Gov. Paul LePage said Tuesday that he could fund some of the items in a budget bill the Legislature is debating today within existing resources but that he hasn’t been given the opportunity — despite the fact that Democrats have been calling on him to submit a supplemental budget for months.
The governor also lashed out at Senate Republicans, accusing them of “caving every time the Democrats ask them to.”
LePage’s comments came during a discussion about the budget bill on his weekly WVOM radio appearance, a day after the Legislature’s Appropriations Committee forwarded two versions of a budget bill to the full Legislature. Democrats and Senate Republicans on the committee voted in favor of an $11 million spending package; House Republicans voted to send virtually all of a $55 million revenue surplus to the state’s rainy day fund.
“You could argue that if they gave the governor the ability to just find them funds internally, we’d get it done in a heartbeat,” said LePage.
Approximately one-third of the $11 million package, which leverages millions more in matching funds, are LePage’s initiatives, including a proposal to ease student debt and raises for state law enforcement officers.
LePage said he could give raises to the state police by using money that is unspent because of 32 vacancies.
“It’s an election year and that’s it,” said LePage. “They all want to go home and say ‘I gave you some money.’ … There’s no amount of your money that this 127th Legislature won’t spend. Thank God there’s some sanity in the House of Representatives, on the Republican side.”
LePage said he is willing to support some new spending — “maybe $3 million or $4 million” — with one major condition: The Legislature must agree to allow a minimum wage question on the November ballot to compete with one that’s already there due to a citizens’ initiative.

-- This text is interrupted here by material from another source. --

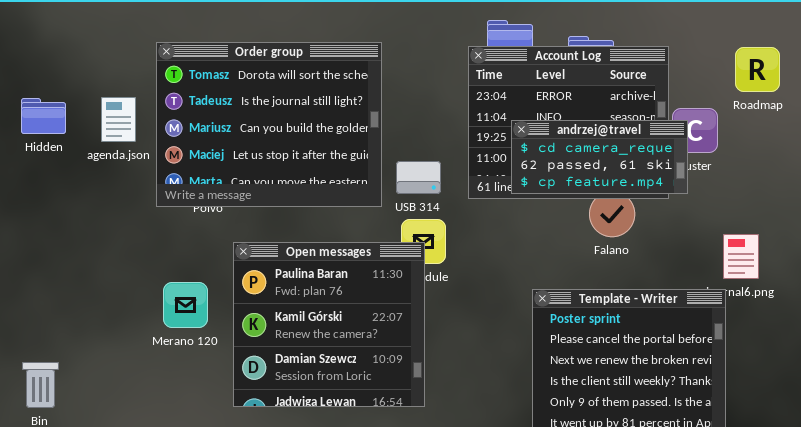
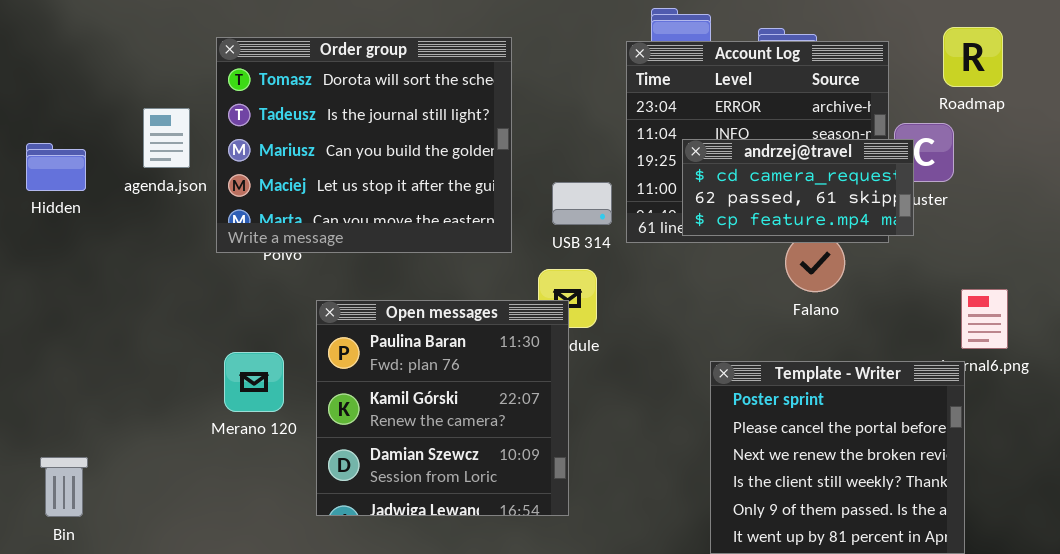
Roadmap: [735,47,780,92] -> [943,27,1003,87], moved
Hidden: [21,98,66,134] -> [26,143,86,191], moved
USB 314: [396,161,441,194] -> [552,182,612,225], moved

“The Legislature would do well to strongly consider a competing measure,” said LePage. “If they consider a competing measure, I will consider their spending.”
In an unrelated matter, LePage lashed out at one of his 2013 political appointees: Maine Public Advocate Timothy Schneider, who represents utility consumers in matters before the Public Utilities Commission.
“He puts up numbers that don’t work and then he tries to sell it as honesty,” said LePage when the radio hosts mentioned Schneider during a discussion about solar power. “One of the worst, worst decisions ever in my life.”